Saturday, November 5, 2011

What is the punishment for the sodomites in Cantos 15-16 of Inferno?


Dante puts the sodomites at the bottom of the seventh circle of hell. That's bad. Within the seventh circle, there are three rings. In ring number 1, Dante puts people who killed for their own material gain: so you have empire-builders, gluttons, and robbing travellers on the highway. People tend to get appropraite punishment, depending on the severity of their sins. So Alexander, a mass murderer, is in the boiling blood up to his eyebrows; highway robbers are only up to their ankles.

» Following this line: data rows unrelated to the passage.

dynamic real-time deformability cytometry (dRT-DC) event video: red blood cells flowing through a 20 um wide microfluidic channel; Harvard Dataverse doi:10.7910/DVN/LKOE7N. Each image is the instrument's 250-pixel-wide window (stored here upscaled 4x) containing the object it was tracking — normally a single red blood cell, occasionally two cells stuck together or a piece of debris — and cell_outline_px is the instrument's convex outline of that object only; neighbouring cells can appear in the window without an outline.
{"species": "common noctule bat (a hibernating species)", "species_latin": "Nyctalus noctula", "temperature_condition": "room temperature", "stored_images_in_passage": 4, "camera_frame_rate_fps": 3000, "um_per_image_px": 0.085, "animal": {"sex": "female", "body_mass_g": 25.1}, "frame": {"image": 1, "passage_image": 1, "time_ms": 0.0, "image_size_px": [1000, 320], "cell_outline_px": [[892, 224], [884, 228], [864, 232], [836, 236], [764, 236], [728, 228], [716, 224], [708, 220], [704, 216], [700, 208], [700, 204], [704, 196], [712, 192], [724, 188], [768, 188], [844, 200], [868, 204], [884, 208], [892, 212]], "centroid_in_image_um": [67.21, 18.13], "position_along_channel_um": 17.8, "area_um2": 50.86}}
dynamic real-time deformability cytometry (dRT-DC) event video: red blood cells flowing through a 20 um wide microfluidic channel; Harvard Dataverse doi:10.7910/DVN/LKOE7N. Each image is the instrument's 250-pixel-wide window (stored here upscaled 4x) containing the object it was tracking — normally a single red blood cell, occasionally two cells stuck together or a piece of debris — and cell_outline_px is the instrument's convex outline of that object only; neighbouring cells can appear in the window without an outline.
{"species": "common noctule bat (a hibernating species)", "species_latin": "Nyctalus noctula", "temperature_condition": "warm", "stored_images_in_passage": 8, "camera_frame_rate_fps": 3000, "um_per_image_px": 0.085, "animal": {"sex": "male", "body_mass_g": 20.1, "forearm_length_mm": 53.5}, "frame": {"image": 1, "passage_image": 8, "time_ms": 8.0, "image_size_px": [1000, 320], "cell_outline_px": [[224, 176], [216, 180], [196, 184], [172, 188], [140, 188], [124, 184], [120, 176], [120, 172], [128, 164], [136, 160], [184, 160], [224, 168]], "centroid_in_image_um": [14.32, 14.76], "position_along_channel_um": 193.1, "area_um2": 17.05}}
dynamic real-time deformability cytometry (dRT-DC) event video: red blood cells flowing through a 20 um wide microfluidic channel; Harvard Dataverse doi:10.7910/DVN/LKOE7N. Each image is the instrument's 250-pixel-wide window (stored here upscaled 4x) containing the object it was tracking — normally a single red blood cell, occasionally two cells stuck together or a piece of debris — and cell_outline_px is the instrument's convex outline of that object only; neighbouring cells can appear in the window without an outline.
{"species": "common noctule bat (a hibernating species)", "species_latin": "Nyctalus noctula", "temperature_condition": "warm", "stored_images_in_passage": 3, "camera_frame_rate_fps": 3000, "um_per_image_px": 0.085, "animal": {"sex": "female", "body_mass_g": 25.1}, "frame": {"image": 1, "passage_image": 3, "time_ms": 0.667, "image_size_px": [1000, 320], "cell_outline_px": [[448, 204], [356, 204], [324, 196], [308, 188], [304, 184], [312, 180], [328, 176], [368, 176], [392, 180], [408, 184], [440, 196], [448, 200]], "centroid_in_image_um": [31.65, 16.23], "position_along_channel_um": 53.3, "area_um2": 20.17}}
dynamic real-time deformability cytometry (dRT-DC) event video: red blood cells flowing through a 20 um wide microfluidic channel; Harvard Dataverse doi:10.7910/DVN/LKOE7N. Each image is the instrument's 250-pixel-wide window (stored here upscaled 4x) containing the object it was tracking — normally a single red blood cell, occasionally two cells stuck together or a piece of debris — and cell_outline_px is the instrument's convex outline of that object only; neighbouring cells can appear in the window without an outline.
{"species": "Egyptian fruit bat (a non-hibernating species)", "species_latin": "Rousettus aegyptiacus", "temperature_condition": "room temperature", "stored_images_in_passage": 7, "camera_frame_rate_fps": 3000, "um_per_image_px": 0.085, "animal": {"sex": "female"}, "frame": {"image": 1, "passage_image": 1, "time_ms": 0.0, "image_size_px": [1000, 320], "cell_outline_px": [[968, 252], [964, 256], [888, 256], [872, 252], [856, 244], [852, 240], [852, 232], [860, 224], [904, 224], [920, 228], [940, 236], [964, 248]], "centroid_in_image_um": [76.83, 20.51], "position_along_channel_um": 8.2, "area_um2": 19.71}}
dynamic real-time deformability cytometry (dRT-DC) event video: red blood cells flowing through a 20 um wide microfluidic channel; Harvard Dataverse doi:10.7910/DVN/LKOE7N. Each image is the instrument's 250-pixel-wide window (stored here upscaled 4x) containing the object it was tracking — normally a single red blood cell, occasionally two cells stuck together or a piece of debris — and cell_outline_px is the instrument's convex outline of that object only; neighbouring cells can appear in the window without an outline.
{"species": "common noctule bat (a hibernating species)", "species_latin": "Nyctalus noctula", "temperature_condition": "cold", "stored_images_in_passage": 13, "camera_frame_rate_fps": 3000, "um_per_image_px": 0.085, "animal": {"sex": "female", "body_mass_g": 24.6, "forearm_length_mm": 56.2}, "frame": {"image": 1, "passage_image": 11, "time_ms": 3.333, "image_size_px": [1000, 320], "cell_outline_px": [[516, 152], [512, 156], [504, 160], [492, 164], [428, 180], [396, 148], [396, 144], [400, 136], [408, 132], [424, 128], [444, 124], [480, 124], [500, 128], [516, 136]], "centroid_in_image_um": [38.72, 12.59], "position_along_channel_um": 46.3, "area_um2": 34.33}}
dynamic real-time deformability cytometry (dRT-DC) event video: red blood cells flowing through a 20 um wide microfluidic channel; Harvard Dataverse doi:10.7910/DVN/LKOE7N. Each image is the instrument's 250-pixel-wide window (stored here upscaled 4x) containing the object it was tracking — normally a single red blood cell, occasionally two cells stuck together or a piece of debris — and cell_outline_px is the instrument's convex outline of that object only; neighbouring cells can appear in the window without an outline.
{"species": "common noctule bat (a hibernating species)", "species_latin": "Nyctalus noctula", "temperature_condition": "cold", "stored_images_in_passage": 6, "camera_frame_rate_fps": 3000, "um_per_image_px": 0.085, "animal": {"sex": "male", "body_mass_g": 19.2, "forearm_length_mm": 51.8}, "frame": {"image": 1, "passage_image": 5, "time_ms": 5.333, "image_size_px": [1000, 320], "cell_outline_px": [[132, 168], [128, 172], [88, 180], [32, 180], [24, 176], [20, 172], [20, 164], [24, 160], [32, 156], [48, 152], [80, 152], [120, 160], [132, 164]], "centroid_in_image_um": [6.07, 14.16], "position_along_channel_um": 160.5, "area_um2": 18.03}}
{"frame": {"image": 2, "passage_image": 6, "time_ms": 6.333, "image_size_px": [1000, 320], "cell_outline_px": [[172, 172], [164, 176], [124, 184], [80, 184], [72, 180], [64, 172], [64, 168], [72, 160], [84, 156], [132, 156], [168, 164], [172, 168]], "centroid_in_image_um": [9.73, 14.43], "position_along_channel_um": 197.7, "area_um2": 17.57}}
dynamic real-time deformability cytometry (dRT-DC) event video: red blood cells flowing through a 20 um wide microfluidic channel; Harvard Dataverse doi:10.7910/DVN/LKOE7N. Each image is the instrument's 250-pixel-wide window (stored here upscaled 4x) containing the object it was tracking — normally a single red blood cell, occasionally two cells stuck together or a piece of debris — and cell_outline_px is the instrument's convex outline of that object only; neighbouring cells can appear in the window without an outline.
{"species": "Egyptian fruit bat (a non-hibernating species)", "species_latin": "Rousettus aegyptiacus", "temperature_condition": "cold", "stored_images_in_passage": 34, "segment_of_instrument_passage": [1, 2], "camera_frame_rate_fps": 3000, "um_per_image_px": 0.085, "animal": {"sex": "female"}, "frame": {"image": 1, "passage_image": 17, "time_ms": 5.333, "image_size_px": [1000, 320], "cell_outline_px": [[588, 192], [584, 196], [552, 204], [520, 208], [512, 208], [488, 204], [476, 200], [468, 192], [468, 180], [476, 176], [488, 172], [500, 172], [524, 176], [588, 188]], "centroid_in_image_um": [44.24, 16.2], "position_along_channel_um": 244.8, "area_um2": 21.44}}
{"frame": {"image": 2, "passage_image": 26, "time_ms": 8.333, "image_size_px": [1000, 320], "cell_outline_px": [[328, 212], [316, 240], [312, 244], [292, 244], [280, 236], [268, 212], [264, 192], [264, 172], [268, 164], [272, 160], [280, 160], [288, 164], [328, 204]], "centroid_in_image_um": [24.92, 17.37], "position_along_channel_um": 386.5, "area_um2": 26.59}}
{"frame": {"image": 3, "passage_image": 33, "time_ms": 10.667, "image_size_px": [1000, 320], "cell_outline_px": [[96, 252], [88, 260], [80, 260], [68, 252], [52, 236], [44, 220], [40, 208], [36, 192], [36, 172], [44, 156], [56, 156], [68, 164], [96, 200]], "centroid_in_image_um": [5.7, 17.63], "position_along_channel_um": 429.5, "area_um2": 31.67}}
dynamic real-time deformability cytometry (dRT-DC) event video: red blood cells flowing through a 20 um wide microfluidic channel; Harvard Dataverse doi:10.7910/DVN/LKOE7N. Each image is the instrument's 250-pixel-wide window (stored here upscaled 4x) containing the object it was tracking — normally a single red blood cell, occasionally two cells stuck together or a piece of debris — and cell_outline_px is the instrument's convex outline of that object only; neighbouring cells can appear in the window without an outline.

In ring number 2, we have people who killed themselves. They are worth than people who kill others, as they broke Nature's rule of self-preservation. Yet in ring number 3 - so even further down and deeper in hell - are the sodomites. Sodomy is even worse as an offence to nature than killing yourself, or killing other people. It's a pretty extreme judgement.


How does he punish them? They have to run, together, forever, in a group, across sands which burn alight:



For hark! on yonder plain what clamours swell!
And see! in tempests roll’d, the burning sand,
Mingled with smoke, ascends the glowing sky!



The burning sand on which they run is supposed to represent their sterility: their inability to have children. It's not gay-friendly stuff.